YOUR GOAL = Retype every line of the data below with no changes at all.
************
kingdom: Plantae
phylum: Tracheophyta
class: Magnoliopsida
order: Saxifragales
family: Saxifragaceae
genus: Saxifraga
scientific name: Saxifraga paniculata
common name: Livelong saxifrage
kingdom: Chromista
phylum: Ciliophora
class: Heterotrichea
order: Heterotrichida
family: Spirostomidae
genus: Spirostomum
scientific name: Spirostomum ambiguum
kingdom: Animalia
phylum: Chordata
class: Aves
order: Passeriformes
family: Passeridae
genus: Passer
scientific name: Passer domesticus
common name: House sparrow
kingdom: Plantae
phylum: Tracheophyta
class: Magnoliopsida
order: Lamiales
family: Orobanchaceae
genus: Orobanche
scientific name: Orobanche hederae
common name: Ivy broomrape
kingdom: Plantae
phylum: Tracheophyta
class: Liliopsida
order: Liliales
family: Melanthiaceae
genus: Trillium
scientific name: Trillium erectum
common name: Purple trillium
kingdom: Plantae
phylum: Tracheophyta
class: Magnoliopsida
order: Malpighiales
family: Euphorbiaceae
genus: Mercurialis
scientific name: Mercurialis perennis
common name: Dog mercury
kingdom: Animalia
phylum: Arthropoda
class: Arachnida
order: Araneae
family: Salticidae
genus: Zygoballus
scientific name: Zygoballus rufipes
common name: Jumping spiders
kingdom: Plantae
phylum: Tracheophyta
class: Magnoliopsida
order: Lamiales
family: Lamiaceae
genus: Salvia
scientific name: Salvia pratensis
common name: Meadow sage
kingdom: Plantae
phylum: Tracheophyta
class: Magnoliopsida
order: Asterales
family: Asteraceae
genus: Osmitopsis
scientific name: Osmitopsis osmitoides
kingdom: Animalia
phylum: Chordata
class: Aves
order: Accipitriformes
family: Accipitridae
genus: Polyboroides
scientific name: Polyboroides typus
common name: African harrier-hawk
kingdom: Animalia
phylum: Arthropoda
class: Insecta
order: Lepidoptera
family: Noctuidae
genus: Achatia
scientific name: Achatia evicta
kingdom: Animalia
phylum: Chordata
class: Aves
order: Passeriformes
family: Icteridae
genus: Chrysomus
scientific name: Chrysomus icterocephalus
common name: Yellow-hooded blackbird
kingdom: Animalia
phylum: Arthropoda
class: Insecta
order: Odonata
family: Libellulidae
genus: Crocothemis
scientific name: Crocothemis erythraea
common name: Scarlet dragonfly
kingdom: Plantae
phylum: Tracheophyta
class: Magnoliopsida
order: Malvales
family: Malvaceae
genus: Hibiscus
************
ANSWER TO THE PROBLEM =
kingdom: Plantae
phylum: Tracheophyta
class: Magnoliopsida
order: Saxifragales
family: Saxifragaceae
genus: Saxifraga
scientific name: Saxifraga paniculata
common name: Livelong saxifrage
kingdom: Chromista
phylum: Ciliophora
class: Heterotrichea
order: Heterotrichida
family: Spirostomidae
genus: Spirostomum
scientific name: Spirostomum ambiguum
kingdom: Animalia
phylum: Chordata
class: Aves
order: Passeriformes
family: Passeridae
genus: Passer
scientific name: Passer domesticus
common name: House sparrow
kingdom: Plantae
phylum: Tracheophyta
class: Magnoliopsida
order: Lamiales
family: Orobanchaceae
genus: Orobanche
scientific name: Orobanche hederae
common name: Ivy broomrape
kingdom: Plantae
phylum: Tracheophyta
class: Liliopsida
order: Liliales
family: Melanthiaceae
genus: Trillium
scientific name: Trillium erectum
common name: Purple trillium
kingdom: Plantae
phylum: Tracheophyta
class: Magnoliopsida
order: Malpighiales
family: Euphorbiaceae
genus: Mercurialis
scientific name: Mercurialis perennis
common name: Dog mercury
kingdom: Animalia
phylum: Arthropoda
class: Arachnida
order: Araneae
family: Salticidae
genus: Zygoballus
scientific name: Zygoballus rufipes
common name: Jumping spiders
kingdom: Plantae
phylum: Tracheophyta
class: Magnoliopsida
order: Lamiales
family: Lamiaceae
genus: Salvia
scientific name: Salvia pratensis
common name: Meadow sage
kingdom: Plantae
phylum: Tracheophyta
class: Magnoliopsida
order: Asterales
family: Asteraceae
genus: Osmitopsis
scientific name: Osmitopsis osmitoides
kingdom: Animalia
phylum: Chordata
class: Aves
order: Accipitriformes
family: Accipitridae
genus: Polyboroides
scientific name: Polyboroides typus
common name: African harrier-hawk
kingdom: Animalia
phylum: Arthropoda
class: Insecta
order: Lepidoptera
family: Noctuidae
genus: Achatia
scientific name: Achatia evicta
kingdom: Animalia
phylum: Chordata
class: Aves
order: Passeriformes
family: Icteridae
genus: Chrysomus
scientific name: Chrysomus icterocephalus
common name: Yellow-hooded blackbird
kingdom: Animalia
phylum: Arthropoda
class: Insecta
order: Odonata
family: Libellulidae
genus: Crocothemis
scientific name: Crocothemis erythraea
common name: Scarlet dragonfly
kingdom: Plantae
phylum: Tracheophyta
class: Magnoliopsida
order: Malvales
family: Malvaceae
genus: Hibiscus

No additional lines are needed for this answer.